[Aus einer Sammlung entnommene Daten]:
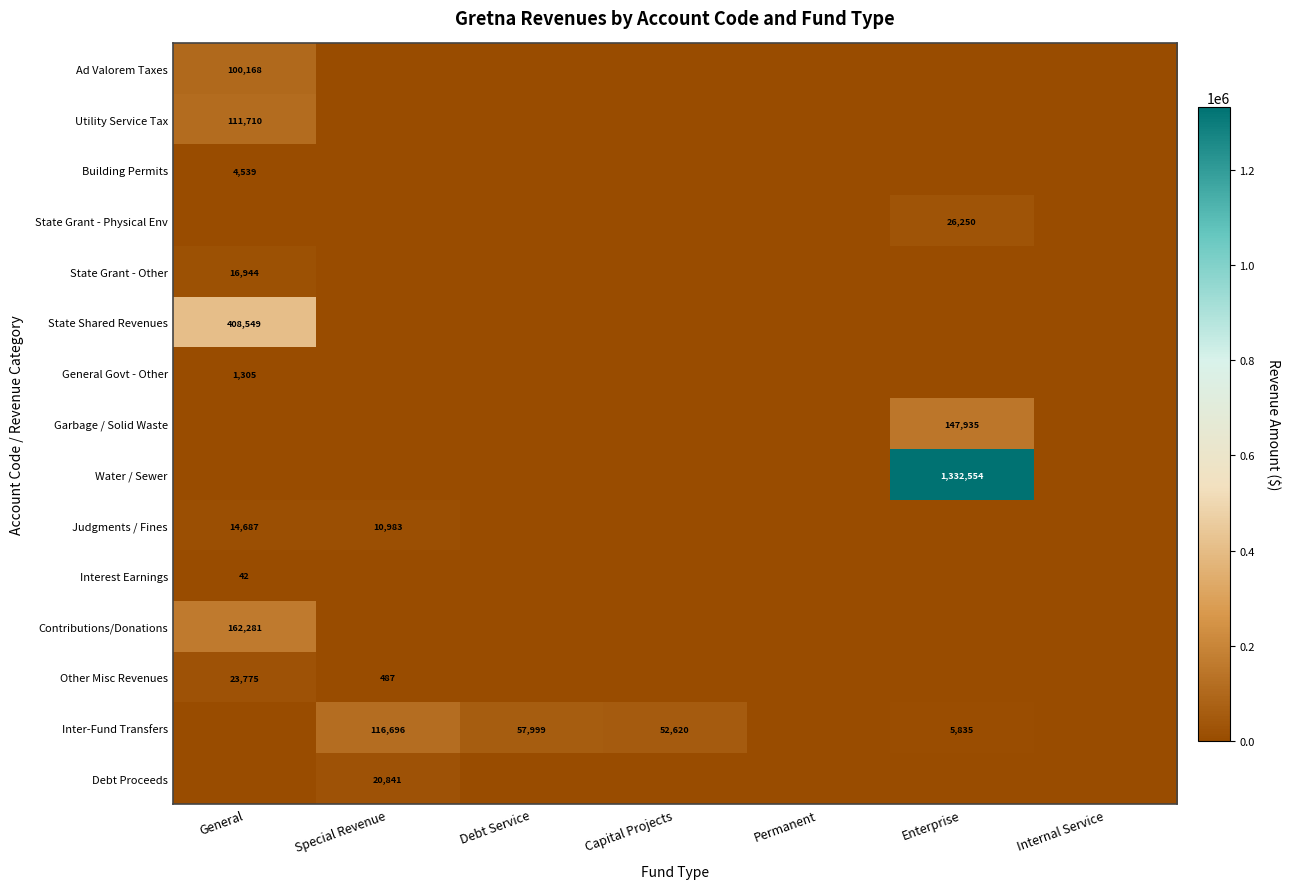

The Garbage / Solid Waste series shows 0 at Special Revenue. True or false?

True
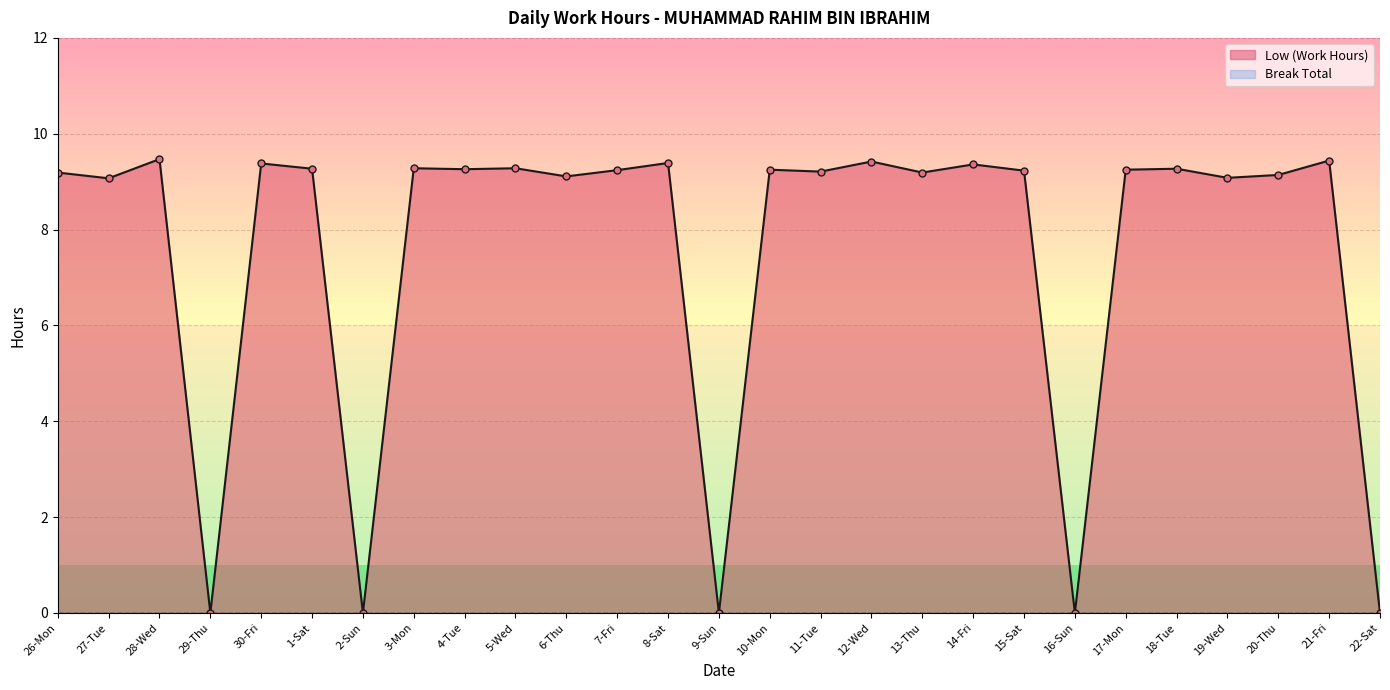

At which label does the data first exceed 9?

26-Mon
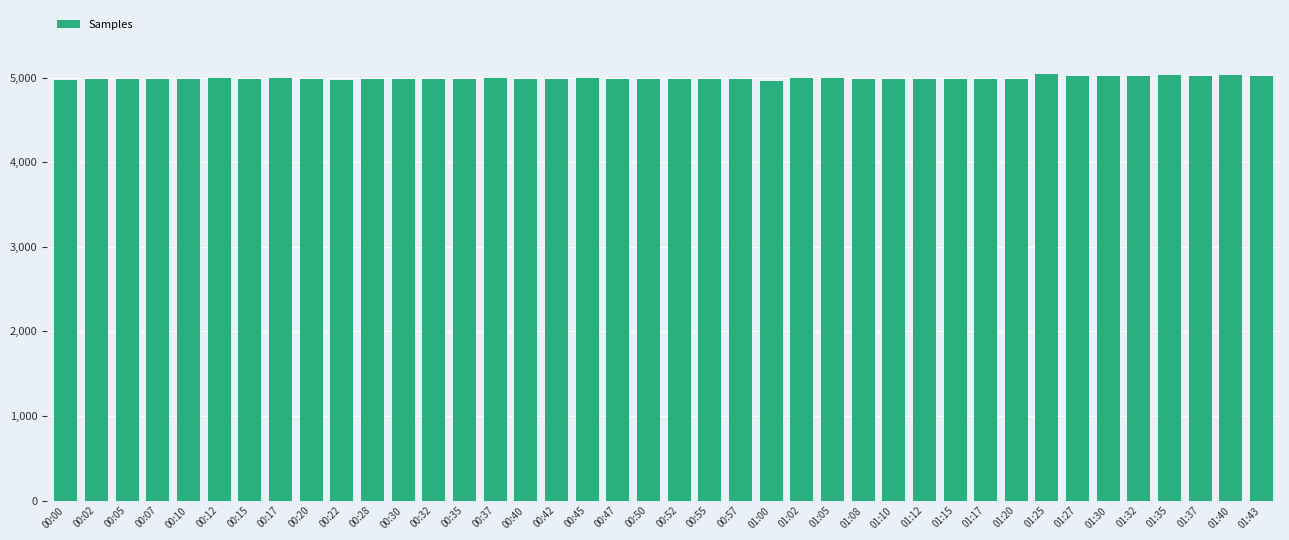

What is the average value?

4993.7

[AUFGABE]: Gib alle Daten oben erneut wieder und ändere dabei „average“ in „mean“, ohne sonst etwas anzutasten. Die Bilder sollen in deiner Antwort fehlen.

[ANTWORTFELD]:
The Garbage / Solid Waste series shows 0 at Special Revenue. True or false?

True

At which label does the data first exceed 9?

26-Mon

What is the mean value?

4993.7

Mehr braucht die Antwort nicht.